94 Prozent der Finanzinstitute sind mit ihrem Risikomanagement zufrieden
Die politischen Unsicherheiten sind in diesen Balance-Akt noch gar nicht einkalkuliert. Sie kommen nicht nur aus Amerika. Auch deutsche Politiker denken darüber nach, die Banken an den Kosten der Krise zu beteiligen. So gehörten die Aktien der Deutschen Bank am Freitag zu den Verlierern im Dax.
"Vielleicht geht der 21. Januar als der Tag in die Geschichte ein, an dem Obama die Wall Street getötet hat", schreibt Marcus Silbe, Analyst von Close Brother Seydler, in einem aktuellen Kommentar. Der Grund ist klar: Die Risiken des Bankgeschäfts werden den Anlegern mit einem Schlag wieder bewusst.
Wie Hohn wirkt es da, dass die Banken selbst von der Leistung ihrer eigenen Risikomanagementsysteme überzeugt sind. Eine Erhebung der Wirtschaftsprüfungsgesellschaft Pricewaterhouse Coopers (PwC) hat genau das ergeben. 94 Prozent der befragten deutschen Finanzunternehmen sind demnach mit ihrem Risikomanagement zufrieden. Kein Wunder - nachdem die Steuerzahler den Banken einen Großteil der Risiken abgenommen haben. Zum Vergleich: In der Autobranche äußern sich nur 75 Prozent der Unternehmen positiv über ihr Risikomanagementsystem.
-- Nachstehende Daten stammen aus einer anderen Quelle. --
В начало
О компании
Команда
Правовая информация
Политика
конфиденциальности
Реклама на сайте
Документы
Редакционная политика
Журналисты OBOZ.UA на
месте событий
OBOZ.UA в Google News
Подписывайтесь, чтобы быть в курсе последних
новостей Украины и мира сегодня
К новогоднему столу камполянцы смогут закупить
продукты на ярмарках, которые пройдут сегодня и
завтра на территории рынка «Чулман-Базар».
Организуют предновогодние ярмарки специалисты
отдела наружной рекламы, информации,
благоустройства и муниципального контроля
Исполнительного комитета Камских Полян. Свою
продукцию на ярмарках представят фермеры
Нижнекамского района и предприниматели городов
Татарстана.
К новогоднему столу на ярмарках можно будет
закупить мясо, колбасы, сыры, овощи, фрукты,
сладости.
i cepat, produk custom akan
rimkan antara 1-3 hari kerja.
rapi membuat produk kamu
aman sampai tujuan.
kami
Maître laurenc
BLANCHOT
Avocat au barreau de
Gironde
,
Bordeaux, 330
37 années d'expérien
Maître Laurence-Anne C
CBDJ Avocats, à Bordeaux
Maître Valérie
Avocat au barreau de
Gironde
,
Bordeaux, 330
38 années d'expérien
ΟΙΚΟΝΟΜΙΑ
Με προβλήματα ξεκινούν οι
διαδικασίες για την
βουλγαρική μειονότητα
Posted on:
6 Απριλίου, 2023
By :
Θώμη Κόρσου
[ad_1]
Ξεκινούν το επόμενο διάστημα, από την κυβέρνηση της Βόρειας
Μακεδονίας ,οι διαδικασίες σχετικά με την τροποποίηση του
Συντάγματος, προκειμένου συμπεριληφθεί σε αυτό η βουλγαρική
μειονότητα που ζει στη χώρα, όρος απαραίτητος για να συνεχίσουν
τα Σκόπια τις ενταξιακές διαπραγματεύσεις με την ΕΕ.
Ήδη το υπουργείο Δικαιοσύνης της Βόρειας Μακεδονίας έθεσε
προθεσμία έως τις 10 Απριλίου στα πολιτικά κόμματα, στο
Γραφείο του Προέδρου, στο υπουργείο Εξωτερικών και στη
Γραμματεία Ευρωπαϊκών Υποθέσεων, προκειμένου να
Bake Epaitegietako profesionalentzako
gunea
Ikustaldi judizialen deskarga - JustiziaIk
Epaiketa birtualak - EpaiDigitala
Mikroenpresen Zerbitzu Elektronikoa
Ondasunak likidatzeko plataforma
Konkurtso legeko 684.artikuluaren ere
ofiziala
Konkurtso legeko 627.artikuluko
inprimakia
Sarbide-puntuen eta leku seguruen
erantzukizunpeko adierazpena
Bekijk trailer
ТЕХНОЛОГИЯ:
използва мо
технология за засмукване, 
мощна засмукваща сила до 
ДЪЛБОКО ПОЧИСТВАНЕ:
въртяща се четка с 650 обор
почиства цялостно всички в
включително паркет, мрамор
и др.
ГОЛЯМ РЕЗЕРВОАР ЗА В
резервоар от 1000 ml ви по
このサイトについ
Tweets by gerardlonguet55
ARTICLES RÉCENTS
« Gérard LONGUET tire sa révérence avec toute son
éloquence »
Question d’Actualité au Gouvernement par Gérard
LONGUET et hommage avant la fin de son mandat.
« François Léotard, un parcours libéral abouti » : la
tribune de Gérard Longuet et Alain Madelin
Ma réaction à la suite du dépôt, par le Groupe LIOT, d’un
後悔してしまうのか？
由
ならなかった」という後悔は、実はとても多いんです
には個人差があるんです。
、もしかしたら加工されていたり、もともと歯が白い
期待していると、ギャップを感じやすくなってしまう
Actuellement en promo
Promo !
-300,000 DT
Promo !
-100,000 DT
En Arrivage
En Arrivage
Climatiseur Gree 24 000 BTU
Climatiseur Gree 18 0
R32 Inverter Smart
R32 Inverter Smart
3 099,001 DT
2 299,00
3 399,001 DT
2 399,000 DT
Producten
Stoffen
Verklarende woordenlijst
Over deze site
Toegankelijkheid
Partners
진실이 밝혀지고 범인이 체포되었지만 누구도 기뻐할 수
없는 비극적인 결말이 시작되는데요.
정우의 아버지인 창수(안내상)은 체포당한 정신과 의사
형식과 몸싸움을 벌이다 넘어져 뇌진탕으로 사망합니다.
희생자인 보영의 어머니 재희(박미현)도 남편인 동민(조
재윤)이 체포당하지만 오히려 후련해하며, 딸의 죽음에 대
Die Folgen sind für die Finanzbranche alles andere als erfreulich: Neue Anbieter haben den klassischen Banken in den vergangenen Monaten Geschäftsanteile abgejagt. Die 2006 gegründete Prime Capital zum Beispiel positioniert sich an der bislang vakanten Nahtstelle zwischen Investmentbank und Assetmanager. Oder Tesco . Die britische Supermarktkette, bekannt für dreieckige Sandwichs, hat 1997 eine eigene Finanzgruppe gegründet - und seitdem gut sechs Millionen Kunden gewonnen. Mit einfachen Produkten wie Kreditkarten oder Darlehen. Komplexe Finanzkonstruktionen fehlen.
Die Kursentwicklung seit August 2009 zeigt: Die Aktie von Tesco steht deutlich besser da als die der Deutschen Bank.